As luck would have it, it was at this point that Spaak adjourned the discussions until September. Bretherton says that Spaak had intended to work right through the holiday period. “But when we go into August this was more than could be stood even by the Europeans, and a lot of people found that their daughters were getting married or their grandmothers were getting buried; and eventually he agreed that we should have a break.”
So Russell Bretherton went back to London, and Paul-Henri Spaak followed him, to try to persuade London to change its mind on its approach. He managed to get a meeting with Chancellor of the Exchequer Rab Butler, at which his aide Robert Rothschild was present.
Rothschild recalled that “It was obvious that Spaak was not convincing Butler. I can still see him, very immobile, looking at Spaak without saying a word, and the colder he became the warmer Spaak became, and the warmer Spaak became the colder Butler obviously became, After a while we realised it was no use going on. We said goodbye and went off…As we walked back, Spaak turned round to us and said, ‘I don’t think I could have shocked him more, when I appealed to his imagination, than if I had taken my trousers off.’”
Before going back to Brussels, where he knew the talks were getting to the point where decisions were going to be called for and treaties prepared, Bretherton wrote another letter to his political masters. In this letter is a passage that sums up perfectly the missed opportunity that not taking part in the Schuman Plan and not taking a serious part in the Messina process entailed:
“If we are prepared to take a firm line, that we want to come in and will be a part of this, we can make this body into anything we like. But if we don’t say that, something will probably happen and we shan’t exercise any influence over it.”
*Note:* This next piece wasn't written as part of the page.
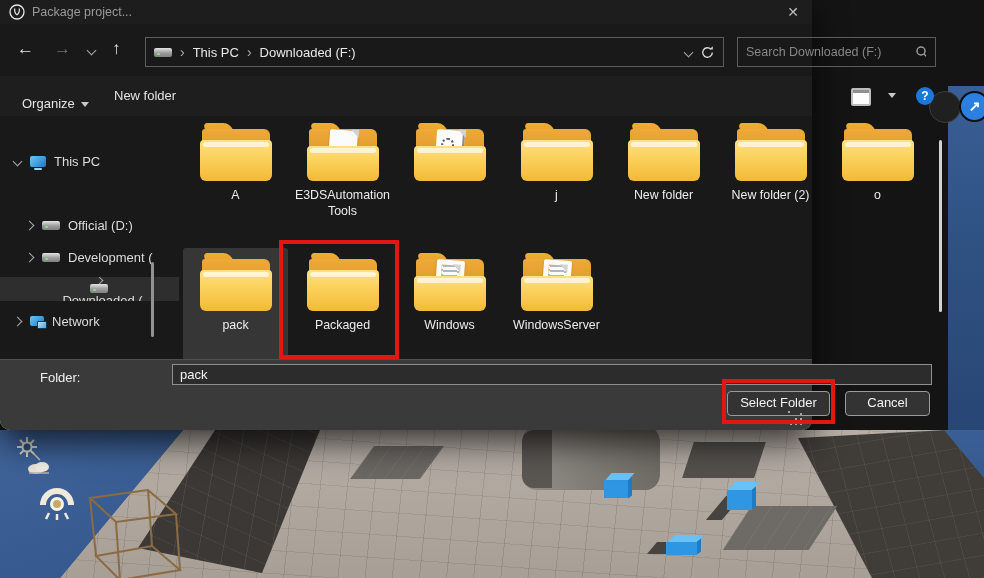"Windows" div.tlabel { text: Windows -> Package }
Bretherton’s advice was ignored, and eventually Spaak lost his patience and demanded the process move on, with what would become the Treaty of Rome being drawn up. This means that the UK had to commit to the process properly, sending someone with the authority to negotiate, or leave the talks. What happened next is mired in debate, as Bretherton said he was asked to leave whilst Spaak insists he walked out. But according to the testimony of J.F. Deniau, a member of the French delegation, before he left Bretherton read out a statement the Uk Government had given him: “Gentleman, you are trying to negotiate something you will never be able to negotiate. If negotiated, it will not be ratified, and if ratified, it will not work. Au Revoir and Bonne Chance.”
During my time writing and now talking about the book, I have found that nobody (apart from Nigel Farage) had even heard the name Russell Bretherton before. There is only one picture of him in existence and he only gave one interview (to the BBC in 1982). But his presence and instructed behaviour at the talks to create the European Community says much about the UK’s attitude to European Unity back in the 1950s. Vote Leave’s most successful slogan during the referendum campaign was ‘take back control’, and to the extent that the UK had lost control, it started with Russell Bretherton being sent to Brussels in 1955.